> **Directive**
Copy every line from the records below that holds the word "Azure".

> **Raw data**
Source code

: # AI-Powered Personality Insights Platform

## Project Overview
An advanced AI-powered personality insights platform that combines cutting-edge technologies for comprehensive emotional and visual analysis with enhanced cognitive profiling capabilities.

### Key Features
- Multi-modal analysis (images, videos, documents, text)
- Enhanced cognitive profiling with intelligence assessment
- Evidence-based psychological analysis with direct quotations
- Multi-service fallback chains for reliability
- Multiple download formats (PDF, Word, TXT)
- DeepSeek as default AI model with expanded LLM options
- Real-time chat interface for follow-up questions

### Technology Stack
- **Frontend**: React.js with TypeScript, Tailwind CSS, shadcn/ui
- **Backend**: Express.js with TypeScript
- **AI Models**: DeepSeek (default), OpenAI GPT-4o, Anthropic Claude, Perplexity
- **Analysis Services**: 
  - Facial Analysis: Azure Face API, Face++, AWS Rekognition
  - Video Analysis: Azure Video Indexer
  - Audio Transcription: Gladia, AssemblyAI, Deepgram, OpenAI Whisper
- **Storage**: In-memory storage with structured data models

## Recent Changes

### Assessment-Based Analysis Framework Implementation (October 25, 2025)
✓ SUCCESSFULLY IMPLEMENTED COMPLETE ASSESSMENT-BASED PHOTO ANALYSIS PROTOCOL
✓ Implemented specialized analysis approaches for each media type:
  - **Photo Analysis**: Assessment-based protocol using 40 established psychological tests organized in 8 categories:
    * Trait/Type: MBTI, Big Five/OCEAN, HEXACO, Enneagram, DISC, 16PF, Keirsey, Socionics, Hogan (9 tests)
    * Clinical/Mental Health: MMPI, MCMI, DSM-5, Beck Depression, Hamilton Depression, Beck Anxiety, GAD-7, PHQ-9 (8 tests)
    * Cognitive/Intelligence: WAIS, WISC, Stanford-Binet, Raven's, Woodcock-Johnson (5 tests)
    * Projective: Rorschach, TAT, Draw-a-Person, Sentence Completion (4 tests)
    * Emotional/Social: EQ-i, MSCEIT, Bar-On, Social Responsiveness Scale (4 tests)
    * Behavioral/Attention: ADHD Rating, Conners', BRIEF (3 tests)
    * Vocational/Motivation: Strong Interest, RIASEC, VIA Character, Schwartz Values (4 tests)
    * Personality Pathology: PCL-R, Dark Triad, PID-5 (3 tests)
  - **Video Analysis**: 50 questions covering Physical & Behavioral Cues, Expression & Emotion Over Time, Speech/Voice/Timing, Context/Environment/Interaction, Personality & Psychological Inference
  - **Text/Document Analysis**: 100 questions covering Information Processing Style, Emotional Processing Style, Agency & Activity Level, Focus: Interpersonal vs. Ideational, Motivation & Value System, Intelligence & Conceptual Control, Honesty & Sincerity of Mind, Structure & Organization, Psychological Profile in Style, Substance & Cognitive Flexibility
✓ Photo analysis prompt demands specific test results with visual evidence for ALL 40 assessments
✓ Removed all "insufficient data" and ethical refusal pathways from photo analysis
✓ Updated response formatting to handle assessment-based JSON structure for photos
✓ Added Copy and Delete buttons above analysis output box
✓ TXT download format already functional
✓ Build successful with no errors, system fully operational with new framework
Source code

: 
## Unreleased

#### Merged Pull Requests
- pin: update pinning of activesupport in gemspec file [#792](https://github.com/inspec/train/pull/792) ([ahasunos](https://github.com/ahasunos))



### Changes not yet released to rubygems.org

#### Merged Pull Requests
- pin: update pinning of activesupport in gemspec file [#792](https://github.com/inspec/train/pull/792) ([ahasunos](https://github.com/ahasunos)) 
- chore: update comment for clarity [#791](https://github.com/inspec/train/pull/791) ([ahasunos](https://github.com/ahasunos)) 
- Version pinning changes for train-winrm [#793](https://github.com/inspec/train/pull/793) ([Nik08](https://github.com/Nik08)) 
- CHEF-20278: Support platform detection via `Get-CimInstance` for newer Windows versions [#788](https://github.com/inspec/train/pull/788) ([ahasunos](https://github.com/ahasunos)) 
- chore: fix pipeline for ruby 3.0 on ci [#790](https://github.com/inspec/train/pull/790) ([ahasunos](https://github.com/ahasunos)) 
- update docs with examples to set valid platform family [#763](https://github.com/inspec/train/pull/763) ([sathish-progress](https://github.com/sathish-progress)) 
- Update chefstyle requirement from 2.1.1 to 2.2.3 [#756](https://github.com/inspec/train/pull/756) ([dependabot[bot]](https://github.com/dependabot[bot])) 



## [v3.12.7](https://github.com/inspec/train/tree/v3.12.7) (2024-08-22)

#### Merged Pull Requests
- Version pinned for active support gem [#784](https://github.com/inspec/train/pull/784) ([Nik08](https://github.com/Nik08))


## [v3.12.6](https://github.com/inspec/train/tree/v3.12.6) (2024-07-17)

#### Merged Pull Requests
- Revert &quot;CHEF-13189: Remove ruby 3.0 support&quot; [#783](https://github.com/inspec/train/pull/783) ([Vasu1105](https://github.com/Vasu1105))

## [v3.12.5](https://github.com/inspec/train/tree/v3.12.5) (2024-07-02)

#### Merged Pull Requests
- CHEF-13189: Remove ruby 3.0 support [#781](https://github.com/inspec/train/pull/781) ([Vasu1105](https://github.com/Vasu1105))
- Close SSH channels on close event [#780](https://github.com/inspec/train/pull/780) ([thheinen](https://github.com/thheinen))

> **Solution to this problem**
  - Facial Analysis: Azure Face API, Face++, AWS Rekognition
  - Video Analysis: Azure Video Indexer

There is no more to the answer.